"Let's go over our math learning target for today," said Christina Spontaneo, Love Elementary School teacher, to her fourth-grade class. "Say it with me - I can determine that a digit represents 10 times what it would be in the place-value to its right." The class continues in unison: "Our fluency target is, 'I can multiply and divide by 10.'"
After repeating the learning targets, Spontaneo directed students to prepare for their math "sprints" to help build math fluency, or speed and accuracy. Students multiplied and divided by 10 during 60-second sprints. Each worksheet had a side A and B with the student's goal to improve between the two sides.
Spontaneo's class completed the math sprints as part of the Common Core Learning Standards (CCLS) math curriculum to help build students' speed and accuracy by practicing their math facts. Math sprints are one new way teachers will help students with the increased rigor of the math curriculum.
Love Elementary School fourth-graders Malachi Biles, Catie Tompkins and Kyneilis Fernandez sing a “skip counting” song during Christina Spontaneo’s class as an activity between math sprints. The singing builds excitement while practicing appropriate math skills. By moving, dancing and singing the practice helps retain what they are learning in the classroom into their long term memory.
To improve student learning, the math CCLS are different from prior learning standards. According to EngageNY.com there are five changes, or shifts, that parents need to know about:
Your child will work more deeply, or focus, on fewer topics. CCLS says it's OK, for example, to wait to learn about fractions until third and fourth grade instead of introducing them earlier because students can spend more time focusing and understanding addition and subtraction in first and second grade. By focusing on the basics, they can better understand fractions when they get to them in third and fourth grades.
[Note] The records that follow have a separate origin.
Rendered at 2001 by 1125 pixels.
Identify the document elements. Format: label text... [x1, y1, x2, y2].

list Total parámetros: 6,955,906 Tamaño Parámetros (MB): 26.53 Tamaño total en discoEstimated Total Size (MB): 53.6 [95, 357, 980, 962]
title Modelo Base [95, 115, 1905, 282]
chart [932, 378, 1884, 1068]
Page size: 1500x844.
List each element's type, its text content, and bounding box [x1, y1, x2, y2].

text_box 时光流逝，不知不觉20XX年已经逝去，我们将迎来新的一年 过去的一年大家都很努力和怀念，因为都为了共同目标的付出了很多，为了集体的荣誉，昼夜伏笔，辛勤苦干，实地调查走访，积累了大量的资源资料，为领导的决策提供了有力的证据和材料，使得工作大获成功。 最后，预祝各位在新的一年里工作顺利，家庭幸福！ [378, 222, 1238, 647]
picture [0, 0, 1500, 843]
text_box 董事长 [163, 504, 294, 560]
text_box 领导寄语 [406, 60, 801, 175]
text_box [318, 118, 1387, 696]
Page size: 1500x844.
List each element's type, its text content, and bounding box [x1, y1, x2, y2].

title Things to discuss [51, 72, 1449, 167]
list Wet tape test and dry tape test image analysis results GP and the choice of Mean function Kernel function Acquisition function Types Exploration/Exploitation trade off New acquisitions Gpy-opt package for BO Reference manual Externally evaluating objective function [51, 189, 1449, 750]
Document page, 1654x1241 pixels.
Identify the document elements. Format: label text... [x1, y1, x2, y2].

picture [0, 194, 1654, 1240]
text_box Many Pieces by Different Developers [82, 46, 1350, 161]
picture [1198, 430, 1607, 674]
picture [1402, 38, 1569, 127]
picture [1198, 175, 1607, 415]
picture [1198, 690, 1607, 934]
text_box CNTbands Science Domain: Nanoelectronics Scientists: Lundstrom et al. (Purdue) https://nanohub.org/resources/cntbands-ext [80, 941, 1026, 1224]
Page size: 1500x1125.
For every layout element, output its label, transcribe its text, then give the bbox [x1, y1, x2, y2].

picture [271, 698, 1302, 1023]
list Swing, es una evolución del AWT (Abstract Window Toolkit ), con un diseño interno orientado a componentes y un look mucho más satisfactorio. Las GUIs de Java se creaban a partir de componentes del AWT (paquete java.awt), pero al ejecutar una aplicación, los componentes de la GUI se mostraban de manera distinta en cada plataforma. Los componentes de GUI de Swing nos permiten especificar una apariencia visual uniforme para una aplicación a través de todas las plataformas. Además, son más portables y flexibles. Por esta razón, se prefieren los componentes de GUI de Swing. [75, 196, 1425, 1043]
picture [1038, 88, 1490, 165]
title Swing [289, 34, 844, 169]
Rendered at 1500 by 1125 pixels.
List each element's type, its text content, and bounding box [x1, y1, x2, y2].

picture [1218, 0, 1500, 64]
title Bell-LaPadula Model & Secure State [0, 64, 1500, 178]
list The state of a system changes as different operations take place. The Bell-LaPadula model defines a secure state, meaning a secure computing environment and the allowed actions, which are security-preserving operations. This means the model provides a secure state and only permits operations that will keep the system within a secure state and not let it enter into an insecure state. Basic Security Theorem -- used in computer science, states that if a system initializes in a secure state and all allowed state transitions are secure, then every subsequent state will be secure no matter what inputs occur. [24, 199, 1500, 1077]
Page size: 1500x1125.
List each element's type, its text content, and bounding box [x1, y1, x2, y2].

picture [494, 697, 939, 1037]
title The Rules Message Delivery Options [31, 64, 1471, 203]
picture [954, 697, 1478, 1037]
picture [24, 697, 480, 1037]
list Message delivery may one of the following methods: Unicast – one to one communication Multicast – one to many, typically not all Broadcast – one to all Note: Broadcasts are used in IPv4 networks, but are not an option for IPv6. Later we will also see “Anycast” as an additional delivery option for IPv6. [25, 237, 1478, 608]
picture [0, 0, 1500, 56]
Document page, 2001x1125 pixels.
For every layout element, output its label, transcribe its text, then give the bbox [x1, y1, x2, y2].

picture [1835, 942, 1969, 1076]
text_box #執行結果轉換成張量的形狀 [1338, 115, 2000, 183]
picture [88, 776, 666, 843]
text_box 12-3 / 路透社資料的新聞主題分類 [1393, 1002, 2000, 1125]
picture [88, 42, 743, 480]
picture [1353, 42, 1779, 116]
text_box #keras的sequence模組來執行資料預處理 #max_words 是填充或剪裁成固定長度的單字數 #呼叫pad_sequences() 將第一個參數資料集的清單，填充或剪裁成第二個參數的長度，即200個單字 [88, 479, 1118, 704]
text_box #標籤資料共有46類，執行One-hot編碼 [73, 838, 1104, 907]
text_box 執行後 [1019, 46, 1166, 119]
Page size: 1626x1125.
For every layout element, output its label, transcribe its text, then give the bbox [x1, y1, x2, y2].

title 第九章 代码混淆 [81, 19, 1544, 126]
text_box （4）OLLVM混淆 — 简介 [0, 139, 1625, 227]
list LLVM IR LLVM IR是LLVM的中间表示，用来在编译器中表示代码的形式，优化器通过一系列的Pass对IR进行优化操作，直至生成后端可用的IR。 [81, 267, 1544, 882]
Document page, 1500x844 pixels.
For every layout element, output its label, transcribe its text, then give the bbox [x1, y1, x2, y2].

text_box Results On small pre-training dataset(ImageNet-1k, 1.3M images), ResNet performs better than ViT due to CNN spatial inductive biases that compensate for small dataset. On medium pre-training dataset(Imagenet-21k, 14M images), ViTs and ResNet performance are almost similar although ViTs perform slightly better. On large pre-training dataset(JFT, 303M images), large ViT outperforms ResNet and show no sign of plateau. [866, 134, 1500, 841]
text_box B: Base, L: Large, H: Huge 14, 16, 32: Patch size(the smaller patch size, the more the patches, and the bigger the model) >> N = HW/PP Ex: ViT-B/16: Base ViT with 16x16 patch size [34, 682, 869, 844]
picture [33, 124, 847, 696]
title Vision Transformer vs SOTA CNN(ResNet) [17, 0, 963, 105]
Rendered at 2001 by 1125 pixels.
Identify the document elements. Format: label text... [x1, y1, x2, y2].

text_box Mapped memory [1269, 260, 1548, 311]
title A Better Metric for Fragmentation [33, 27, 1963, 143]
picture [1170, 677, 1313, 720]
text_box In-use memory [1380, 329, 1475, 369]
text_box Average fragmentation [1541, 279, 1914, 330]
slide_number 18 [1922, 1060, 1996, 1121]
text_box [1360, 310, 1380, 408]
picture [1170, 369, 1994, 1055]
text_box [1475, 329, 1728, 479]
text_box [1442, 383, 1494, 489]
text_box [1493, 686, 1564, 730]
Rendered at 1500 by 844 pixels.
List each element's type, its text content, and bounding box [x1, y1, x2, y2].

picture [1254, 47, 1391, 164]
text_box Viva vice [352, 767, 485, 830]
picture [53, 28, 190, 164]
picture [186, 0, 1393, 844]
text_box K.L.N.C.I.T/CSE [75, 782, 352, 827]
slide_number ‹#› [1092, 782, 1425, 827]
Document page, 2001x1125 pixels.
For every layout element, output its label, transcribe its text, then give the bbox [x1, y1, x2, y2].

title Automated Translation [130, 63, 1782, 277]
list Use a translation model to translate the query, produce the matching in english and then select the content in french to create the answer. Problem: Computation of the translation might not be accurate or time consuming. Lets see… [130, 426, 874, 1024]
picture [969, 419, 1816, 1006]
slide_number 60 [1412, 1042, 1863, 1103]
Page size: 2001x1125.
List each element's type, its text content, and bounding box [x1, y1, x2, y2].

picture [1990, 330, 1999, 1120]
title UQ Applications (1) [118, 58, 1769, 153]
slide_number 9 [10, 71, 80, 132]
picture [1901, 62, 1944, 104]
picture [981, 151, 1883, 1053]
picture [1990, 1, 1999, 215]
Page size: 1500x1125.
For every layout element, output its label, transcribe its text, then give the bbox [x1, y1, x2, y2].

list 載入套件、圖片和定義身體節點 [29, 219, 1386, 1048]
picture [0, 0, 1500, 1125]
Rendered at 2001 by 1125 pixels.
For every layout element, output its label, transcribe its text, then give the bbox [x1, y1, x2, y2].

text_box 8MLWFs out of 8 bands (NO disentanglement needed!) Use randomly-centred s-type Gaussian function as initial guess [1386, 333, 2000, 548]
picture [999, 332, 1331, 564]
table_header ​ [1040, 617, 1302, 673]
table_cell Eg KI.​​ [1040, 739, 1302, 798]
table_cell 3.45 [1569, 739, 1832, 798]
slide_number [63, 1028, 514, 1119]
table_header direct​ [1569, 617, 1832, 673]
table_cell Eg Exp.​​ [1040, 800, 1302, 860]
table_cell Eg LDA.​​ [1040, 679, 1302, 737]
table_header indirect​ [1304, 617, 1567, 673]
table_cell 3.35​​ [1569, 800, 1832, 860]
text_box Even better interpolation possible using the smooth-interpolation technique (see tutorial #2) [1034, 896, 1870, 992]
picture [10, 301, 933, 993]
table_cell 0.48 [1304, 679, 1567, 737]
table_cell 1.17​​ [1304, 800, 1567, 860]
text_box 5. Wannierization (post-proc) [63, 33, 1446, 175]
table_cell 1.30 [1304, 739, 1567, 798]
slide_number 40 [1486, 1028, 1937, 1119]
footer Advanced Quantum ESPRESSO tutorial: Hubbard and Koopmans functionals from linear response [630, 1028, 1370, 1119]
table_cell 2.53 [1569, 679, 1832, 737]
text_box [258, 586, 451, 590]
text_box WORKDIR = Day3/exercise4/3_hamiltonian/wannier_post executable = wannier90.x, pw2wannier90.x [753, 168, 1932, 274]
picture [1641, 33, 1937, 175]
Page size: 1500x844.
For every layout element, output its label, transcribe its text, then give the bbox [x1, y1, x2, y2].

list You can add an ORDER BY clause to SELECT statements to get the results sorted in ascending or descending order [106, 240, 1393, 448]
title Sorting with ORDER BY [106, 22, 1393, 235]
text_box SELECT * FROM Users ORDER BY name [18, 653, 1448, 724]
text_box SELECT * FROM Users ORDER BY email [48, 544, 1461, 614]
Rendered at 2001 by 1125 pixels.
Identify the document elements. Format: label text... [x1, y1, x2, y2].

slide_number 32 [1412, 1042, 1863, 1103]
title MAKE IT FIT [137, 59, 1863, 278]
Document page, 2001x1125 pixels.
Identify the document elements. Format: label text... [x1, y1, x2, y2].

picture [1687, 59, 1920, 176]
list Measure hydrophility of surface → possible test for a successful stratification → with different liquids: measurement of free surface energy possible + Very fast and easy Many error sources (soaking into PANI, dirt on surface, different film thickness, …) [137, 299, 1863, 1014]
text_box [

Your child will keep building on learning year after year. In the past, students have always continued to learn topics, but now it is more intentional. For example, in second grade students would learn double-digit addition and triple-digit addition and review it in third grade. Now, they learn double-digit addition really well in second grade and then triple-digit in third grade. The strong foundation of addition in second grade makes third grade concepts easier.
Your child will spend more time practicing and memorizing math facts. Math sprints are an example of this change. But parents will also see math homework worksheets and should look for assignments that build on each other. Parents can help by being aware of concepts your child struggles with and help them move forward.
Your child will understand why the math works and be asked to talk about and prove their understanding. You will hear more math vocabulary, especially the "unit" of the value. There will be talk of "3"10s versus 30. Identifying the unit helps build the number sense that students need in more complex math.
Your child will be asked to use math in real-world situations. For example, students will be asked to find the number of feet of fencing they need to fence in the backyard. They are using perimeter, but the word is never stated in the problem. Help them by giving everyday activities like baking cookies a math slant. Ask them to figure out the recipe and explain how they got the answer.
"It is important for parents to be patient with teachers and their children. The CCLS will build a strong foundation based on 'why' math works. Students may not initially do math problems how you remember doing them in school, but they eventually will. CCLS requires that students better understand the 'why' and 'how.' To be able to do that, students need a lot of math background information. It is important that they can apply what they are learning in math to problem-solving strategies across any subject area," said Denise Pusateri, JPS math coordinator. "It allows students to become college and career-ready, which is the goal of the CCLS."